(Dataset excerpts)

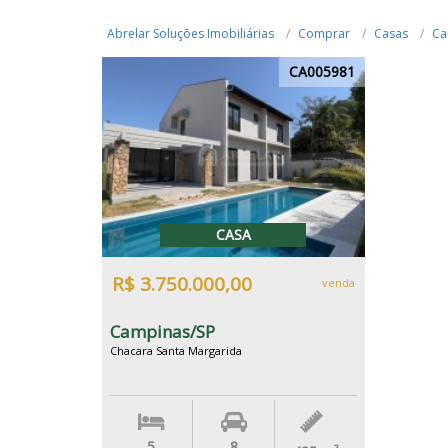
Abrelar Soluções Imobiliárias
Comprar
Casas
Ca
CA005981
CASA
R$ 3.750.000,00
venda
Campinas/SP
Chacara Santa Margarida
5
8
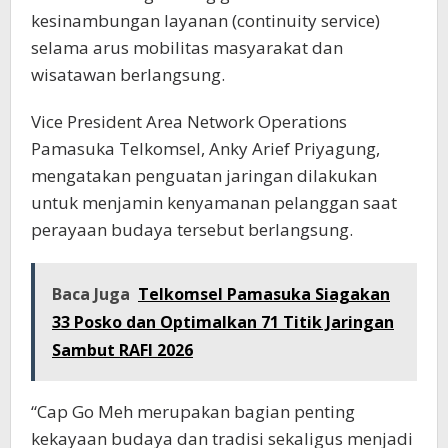
kesinambungan layanan (continuity service)
selama arus mobilitas masyarakat dan
wisatawan berlangsung.
Vice President Area Network Operations
Pamasuka Telkomsel, Anky Arief Priyagung,
mengatakan penguatan jaringan dilakukan
untuk menjamin kenyamanan pelanggan saat
perayaan budaya tersebut berlangsung.
Baca Juga
Telkomsel Pamasuka Siagakan
33 Posko dan Optimalkan 71 Titik Jaringan
Sambut RAFI 2026
“Cap Go Meh merupakan bagian penting
kekayaan budaya dan tradisi sekaligus menjadi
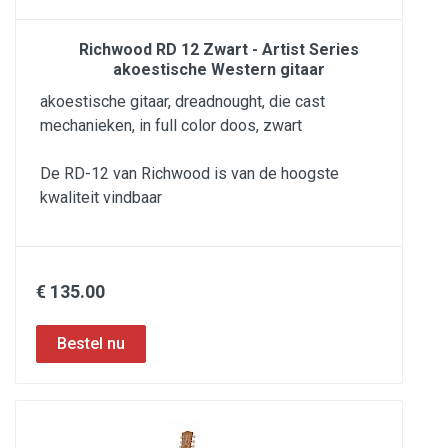
Richwood RD 12 Zwart - Artist Series
akoestische Western gitaar
akoestische gitaar, dreadnought, die cast
mechanieken, in full color doos, zwart
De RD-12 van Richwood is van de hoogste
kwaliteit vindbaar
€ 135.00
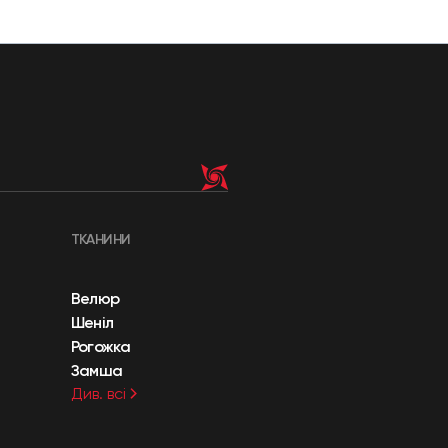
ТКАНИНИ
Велюр
Шеніл
Рогожка
Замша
Див. всі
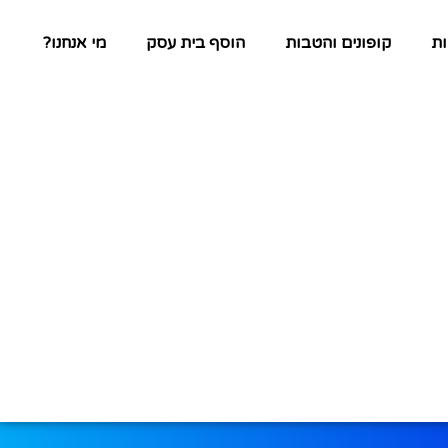
ת
קופונים והטבות
הוסף בית עסק
מי אנחנו?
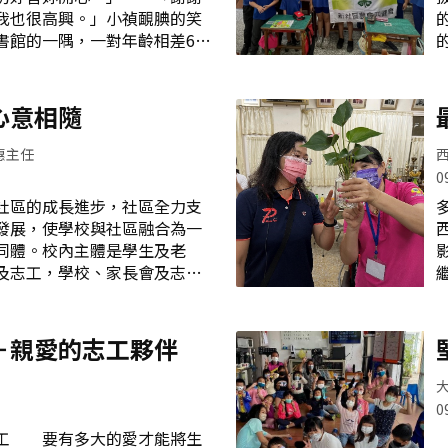
面改採線上課程，為了不讓大
我也很高興。」小禎靦腆的笑
極協助外師進行線上教學，鏡
館的一隅，一對年齡相差65
 Linda和網路另一端的孩子們，開
學習桌前，不斷傳來琅琅讀書
服務的新扉頁。當教室裡出現
而這正是教育志工張織雲老師
後，來到了新學期，學校也回
輔的溫馨畫面。 現年78歲
心意相隨
國88年退休後，一直擔任育英
，23年來已輔導約50名的學
惠主任
的付出。平時協助資源生與特殊
0
心理輔導，是大家最喜歡、最
區的成長進步，社區全力支
。 織雲老師擔任課輔志工
發展，使學校與社區融合為一
長的代溝隨時代進步變得日益
同體。校內主體是學生及老
是青春期孩子的重要課題，她
及志工，學校、家長會及志工
導學生，學生都能入心，表現
力，組成鐵三角，使我們成為
自己的身教與言教，逐步收到
「社區學校化」的典範學校，
也讓張老師體悟到品德教育真
精神及文化之中心，形塑最優
－親愛的志工夥伴
才有希望。 尤其資源生在表
隊。 本校家長會組織健全，
或多或少有障
推展，給予學校最大的精神支
項活動能達成目標，提供許多
0
如：一年級新生餐盒、折疊
志工 要有多大的愛才能將生
點費、學生各項對外比賽獎金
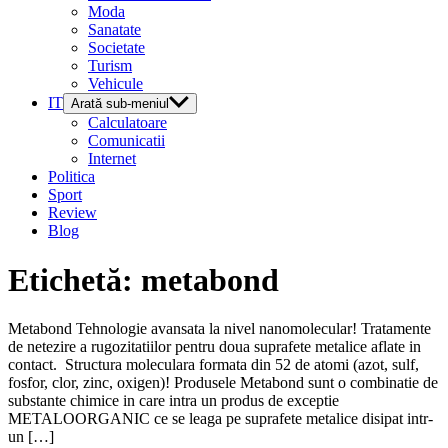
Moda
Sanatate
Societate
Turism
Vehicule
IT
Arată sub-meniul
Calculatoare
Comunicatii
Internet
Politica
Sport
Review
Blog
Etichetă:
metabond
Metabond Tehnologie avansata la nivel nanomolecular! Tratamente
de netezire a rugozitatiilor pentru doua suprafete metalice aflate in
contact. Structura moleculara formata din 52 de atomi (azot, sulf,
fosfor, clor, zinc, oxigen)! Produsele Metabond sunt o combinatie de
substante chimice in care intra un produs de exceptie
METALOORGANIC ce se leaga pe suprafete metalice disipat intr-
un […]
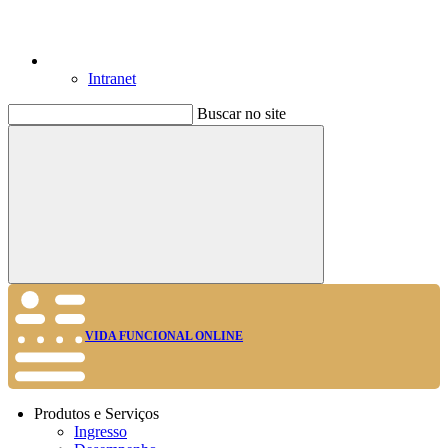
Intranet
Buscar no site
Buscar
VIDA FUNCIONAL ONLINE
Produtos e Serviços
Ingresso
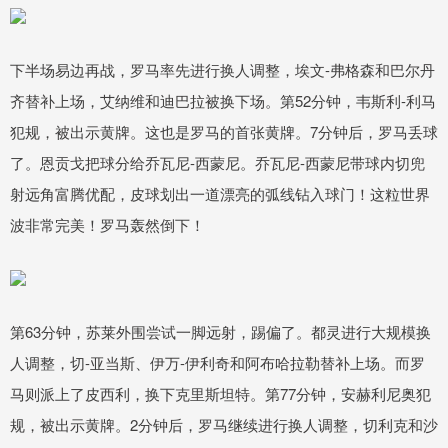
下半场易边再战，罗马率先进行换人调整，埃文-弗格森和巴尔丹
齐替补上场，艾纳维和迪巴拉被换下场。第52分钟，韦斯利-利马
犯规，被出示黄牌。这也是罗马的首张黄牌。7分钟后，罗马丢球
了。恩贡戈把球分给乔瓦尼-西蒙尼。乔瓦尼-西蒙尼带球内切兜
射远角富腾优配，皮球划出一道漂亮的弧线钻入球门！这粒世界
波非常完美！罗马轰然倒下！
第63分钟，苏莱外围尝试一脚远射，踢偏了。都灵进行大规模换
人调整，切-亚当斯、伊万-伊利奇和阿布哈拉勒替补上场。而罗
马则派上了皮西利，换下克里斯坦特。第77分钟，安赫利尼奥犯
规，被出示黄牌。2分钟后，罗马继续进行换人调整，切利克和沙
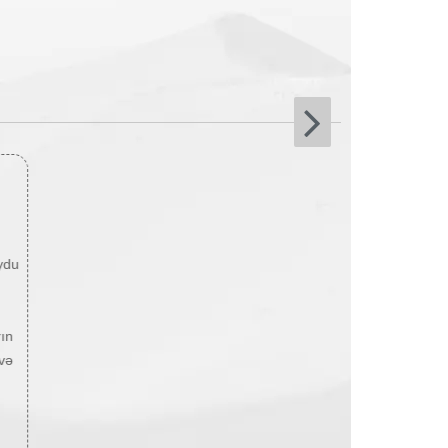
ydu
rın
 və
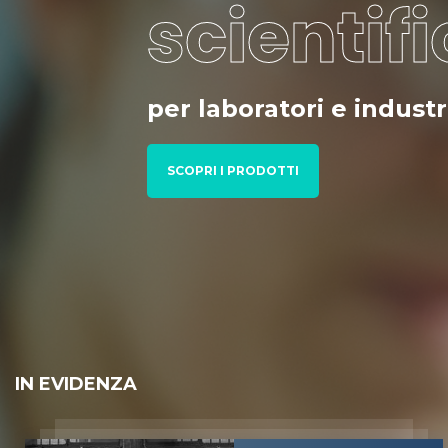
scientifi
per laboratori e industr
SCOPRI I PRODOTTI
IN EVIDENZA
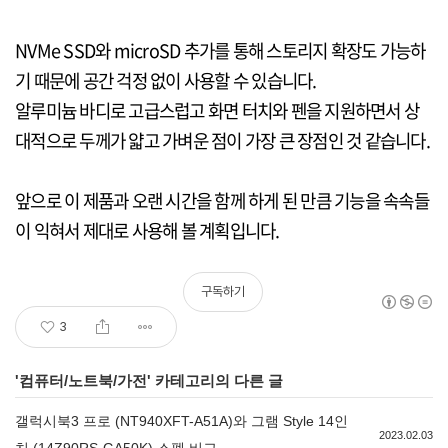
NVMe SSD와 microSD 추가를 통해 스토리지 확장도 가능하
기 때문에 공간 걱정 없이 사용할 수 있습니다.
알루미늄 바디로 고급스럽고 화면 터치와 펜을 지원하면서 상
대적으로 두께가 얇고 가벼운 점이 가장 큰 장점인 것 같습니다.
앞으로 이 제품과 오랜 시간을 함께 하게 된 만큼 기능을 속속들
이 익혀서 제대로 사용해 볼 계획입니다.
구독하기
3
'
컴퓨터/노트북/가전
' 카테고리의 다른 글
갤럭시북3 프로 (NT940XFT-A51A)와 그램 Style 14인
2023.02.03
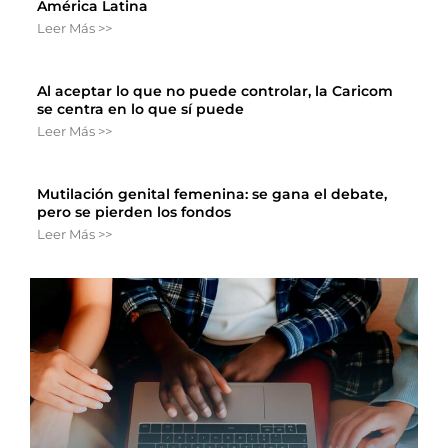
América Latina
Leer Más >>
Al aceptar lo que no puede controlar, la Caricom
se centra en lo que sí puede
Leer Más >>
Mutilación genital femenina: se gana el debate,
pero se pierden los fondos
Leer Más >>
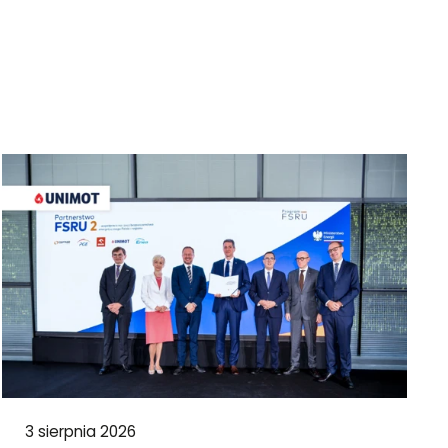
3 sierpnia 2026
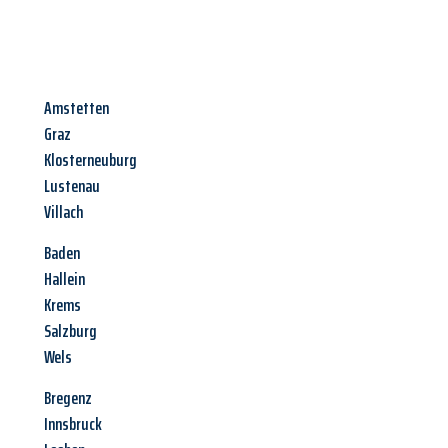
Amstetten
Graz
Klosterneuburg
Lustenau
Villach
Baden
Hallein
Krems
Salzburg
Wels
Bregenz
Innsbruck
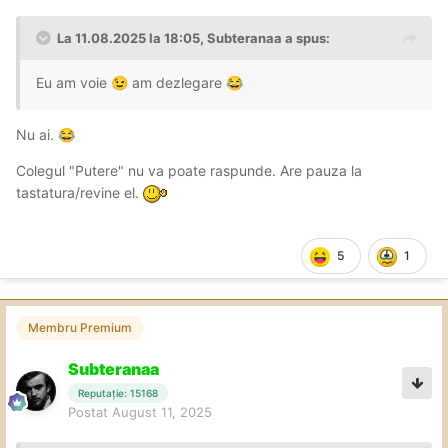
La 11.08.2025 la 18:05,
Subteranaa
a spus:
Eu am voie
am dezlegare
😉
😂
Nu ai.
😂
Colegul "Putere" nu va poate raspunde. Are pauza la
tastatura/revine el.
5
1
Membru Premium
Subteranaa
Reputație: 15168
Postat
August 11, 2025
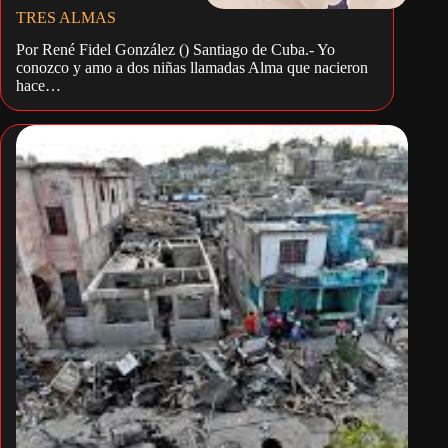
TRES ALMAS
Por René Fidel González () Santiago de Cuba.- Yo
conozco y amo a dos niñas llamadas Alma que nacieron
hace…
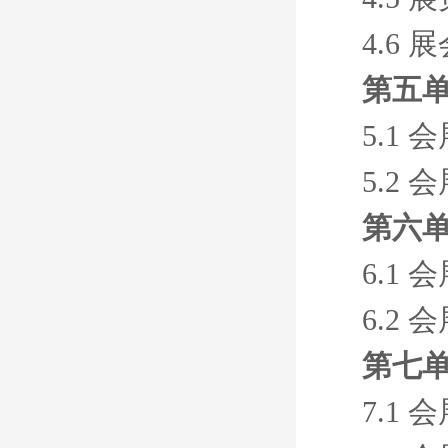
4.6
第五单
5.1
5.2
第六单
6.1
6.2
第七单
7.1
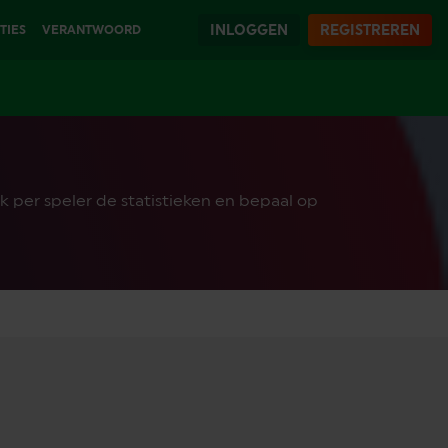
INLOGGEN
REGISTREREN
TIES
VERANTWOORD
SPELEN
jk per speler de statistieken en bepaal op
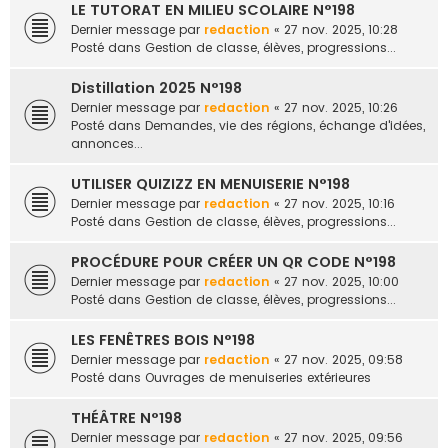
LE TUTORAT EN MILIEU SCOLAIRE N°198
Dernier message par
redaction
«
27 nov. 2025, 10:28
Posté dans
Gestion de classe, élèves, progressions...
Distillation 2025 N°198
Dernier message par
redaction
«
27 nov. 2025, 10:26
Posté dans
Demandes, vie des régions, échange d'idées,
annonces...
UTILISER QUIZIZZ EN MENUISERIE N°198
Dernier message par
redaction
«
27 nov. 2025, 10:16
Posté dans
Gestion de classe, élèves, progressions...
PROCÉDURE POUR CRÉER UN QR CODE N°198
Dernier message par
redaction
«
27 nov. 2025, 10:00
Posté dans
Gestion de classe, élèves, progressions...
LES FENÊTRES BOIS N°198
Dernier message par
redaction
«
27 nov. 2025, 09:58
Posté dans
Ouvrages de menuiseries extérieures
THÉÂTRE N°198
Dernier message par
redaction
«
27 nov. 2025, 09:56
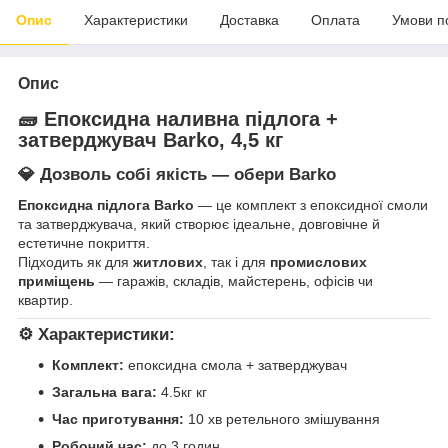
Опис
Характеристики
Доставка
Оплата
Умови п
Опис
🧱 Епоксидна наливна підлога +
затверджувач
Barko, 4,5 кг
💎 Дозволь собі якість — обери
Barko
Епоксидна підлога Barko
— це комплект з епоксидної смоли
та затверджувача, який створює ідеальне, довговічне й
естетичне покриття.
Підходить як для
житлових
, так і для
промислових
приміщень
— гаражів, складів, майстерень, офісів чи
квартир.
⚙️ Характеристики:
Комплект:
епоксидна смола + затверджувач
Загальна вага:
4.5кг кг
Час приготування:
10 хв ретельного змішування
Робочий час:
до 3 годин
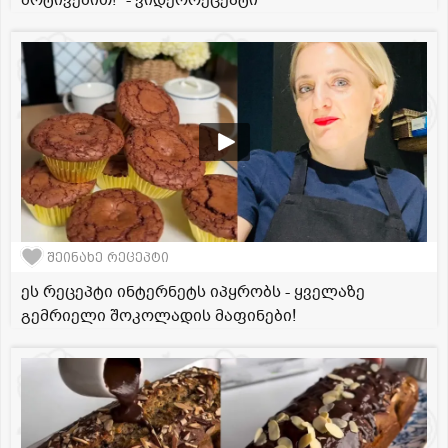
მოტივებით!" - ვიდეორეცეპტი
შეინახე რეცეპტი
ეს რეცეპტი ინტერნეტს იპყრობს - ყველაზე
გემრიელი შოკოლადის მაფინები!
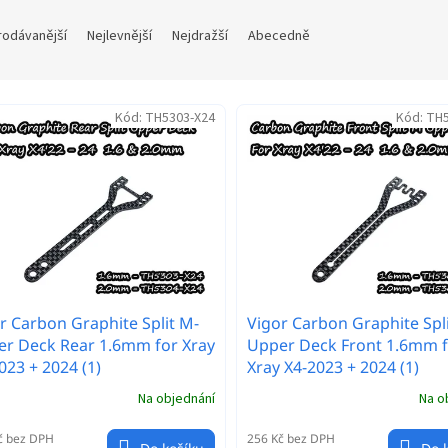
rodávanější
Nejlevnější
Nejdražší
Abecedně
Kód:
TH5303-X24
Kód:
TH5
r Carbon Graphite Split M-
Vigor Carbon Graphite Spl
r Deck Rear 1.6mm for Xray
Upper Deck Front 1.6mm 
023 + 2024 (1)
Xray X4-2023 + 2024 (1)
Na objednání
Na o
č bez DPH
256 Kč bez DPH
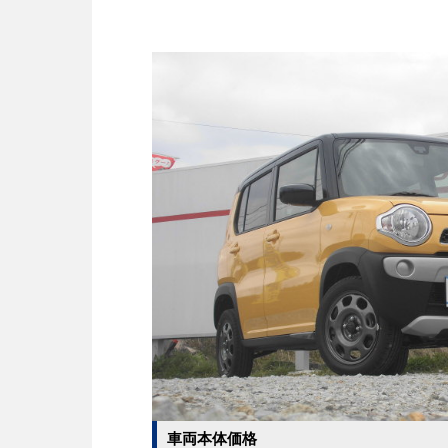
車両本体価格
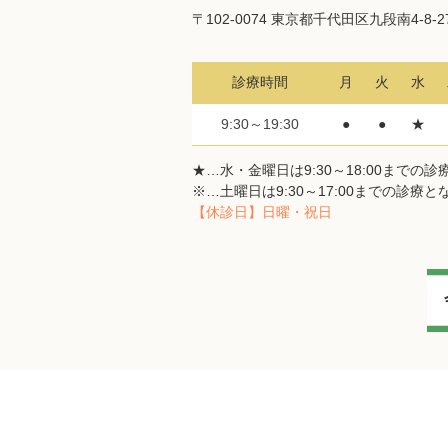
〒102-0074 東京都千代田区九段南4-8-
診療時間
月
火
水
9:30～19:30
●
●
★
★…水・金曜日は9:30～18:00までの
※…土曜日は9:30～17:00までの診療
【休診日】日曜・祝日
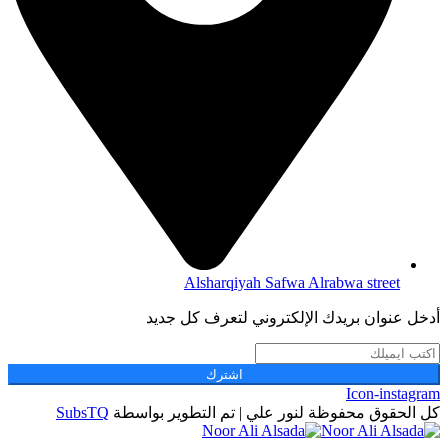
Alsharqiyah Safwa Alrabwa street
أدخل عنوان بريدك الإلكتروني لتعرف كل جديد
اشترك
Icon-instagram
كل الحقوق محفوظة لنور علي | تم التطوير بواسطة
SubsTQ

■ REQUEST
Where a picture appears in the records above, omit it, and transcribe exactly the stretch of lines from the one with "Al aceptar lo" through the one with "Por René Fidel".

■ WRITTEN SOLUTION
Al aceptar lo que no puede controlar, la Caricom
se centra en lo que sí puede
Leer Más >>
Mutilación genital femenina: se gana el debate,
pero se pierden los fondos
Leer Más >>
3 sierpnia 2026
Amstetten
Graz
Klosterneuburg
Lustenau
Villach
Baden
Hallein
Krems
Salzburg
Wels
Bregenz
Innsbruck
La 11.08.2025 la 18:05,
Subteranaa
a spus:
Eu am voie
am dezlegare
😉
😂
Nu ai.
😂
Colegul "Putere" nu va poate raspunde. Are pauza la
tastatura/revine el.
5
1
Membru Premium
Subteranaa
Reputație: 15168
Postat
August 11, 2025
TRES ALMAS
Por René Fidel González () Santiago de Cuba.- Yo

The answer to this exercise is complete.